На это русский ученый и философ XIX века Н.Я. Данилевский, автор критического исследования «Дарвинизм», отвечал так: «Подбор — это печать бессмысленности и абсурда, запечатленная на челе мироздания... Никакая форма грубейшего материализма не спускалась до такого низменного миросозерцания». А по точному замечанию публициста Н.К. Михайловского: «Из того, что человек — животное, еще вовсе не следует, чтобы для него обязательно быть скотом».
Развивая идею русского биолога К.Ф. Кесслера, князь, анархист, философ, естествоиспытатель П.А. Кропоткин написал работу «Взаимная помощь как фактор эволюции». В ней доказывается то, что Данилевский высказал вскользь: «Борьба за существование не всеобща, а только частна, местна, временна». Советские ученые В.П. Эфроимсон и Б.Л. Астауров вернулись к идеям взаимопомощи, опираясь на данные генетики. Да и сам Дарвин подчеркивал неоднократно: «Я убежден, что естественный отбор был главным, но не исключительным средством, вызывавшим изменения».
Взаимопомощь — одно из таких средств. Иначе говоря, для высших животных способность к согласию, взаимной поддержке, сочувствию, взаимодействию является одним из качеств, помогающих в борьбе за существование.
И тут мы подходим к проблеме, которая с наибольшей отчетливостью показывает роковую слабость идеи естественного отбора и выживания наиболее приспособленных. Ее ясно сформулировал современник и земляк Дарвина Д. Пэдж. В своей книге «Философия геологии» (переведена на русский язык П.А. Кропоткиным) он утверждал: «Чего нельзя никак допустить, это то, чтобы естественный подбор, сам по себе, мог быть причиною прогрессивного развития органической жизни, совершающегося в определенном порядке».
Такую направленную эволюцию академик Л.С. Берг называл номогенезом. А полузабытый ныне ученый Д.А. Соболев писал в 1924 году: «Соединение в одно целое элементов, бывших первоначально разъединенными, установление все большей сложности организации, все более тесной связи между частями и все усиливающееся подчинение их задачам целого с утратой самостоятельности — весьма типичны для общего направления эволюции.

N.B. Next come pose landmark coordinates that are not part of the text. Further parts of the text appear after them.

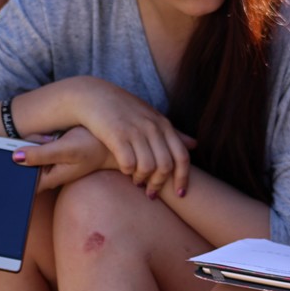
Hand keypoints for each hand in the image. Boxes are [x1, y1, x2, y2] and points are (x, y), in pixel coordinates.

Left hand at [18, 127, 115, 190]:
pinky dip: (34, 141)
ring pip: (27, 155)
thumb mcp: (66, 150)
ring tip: (46, 138)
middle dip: (17, 154)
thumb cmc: (93, 147)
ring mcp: (49, 164)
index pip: (20, 185)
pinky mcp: (51, 153)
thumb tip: (14, 157)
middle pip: (20, 168)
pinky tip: (46, 136)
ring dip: (27, 144)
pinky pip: (35, 148)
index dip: (7, 176)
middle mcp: (47, 174)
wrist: (111, 140)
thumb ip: (40, 154)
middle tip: (27, 143)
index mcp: (48, 179)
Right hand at [62, 77, 196, 195]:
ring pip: (148, 167)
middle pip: (165, 166)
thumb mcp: (152, 117)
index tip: (180, 194)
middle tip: (150, 192)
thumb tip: (195, 145)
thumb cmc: (125, 109)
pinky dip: (127, 171)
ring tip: (136, 181)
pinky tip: (124, 170)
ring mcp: (135, 131)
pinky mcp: (116, 135)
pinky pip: (128, 163)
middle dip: (159, 184)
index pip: (182, 157)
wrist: (94, 96)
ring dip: (142, 179)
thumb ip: (173, 133)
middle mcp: (153, 128)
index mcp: (164, 125)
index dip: (183, 178)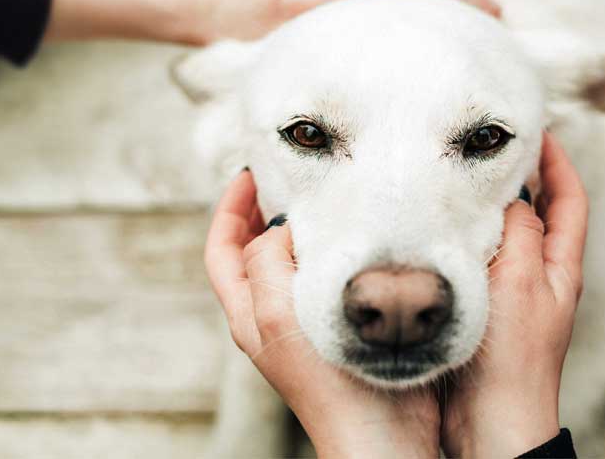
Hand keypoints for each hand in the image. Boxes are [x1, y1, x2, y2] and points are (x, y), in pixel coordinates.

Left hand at [204, 171, 438, 457]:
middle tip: (293, 177)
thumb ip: (268, 264)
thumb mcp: (280, 313)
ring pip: (294, 263)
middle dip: (267, 212)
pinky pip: (329, 277)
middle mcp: (271, 317)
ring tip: (328, 199)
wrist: (381, 435)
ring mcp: (306, 324)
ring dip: (304, 228)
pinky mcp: (342, 328)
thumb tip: (280, 230)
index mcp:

Организмам присуща некая «целестремительность» — стремление к осуществлению заложенной в каждом из них цели».
Наиболее отчетливо проявился номогенез в процессе развития нервной системы. «Как только в качестве меры (или параметра) эволюционного феномена берется выработка нервной системы, — писал палеонтолог и философ Тейяр де Шарден, — не только множество родов и видов строится в ряд, но и вся сеть их мутовок, их пластов, их ветвей вздымается, как трепещущий букет. Распределение животных по степени развитости мозга не только в точности совпадает с контурами, установленными систематикой, но и придает древу жизни рельефность, физиономию, порыв. Такая непринужденная стройность, неизменно постоянная и выразительная, не может быть случайной».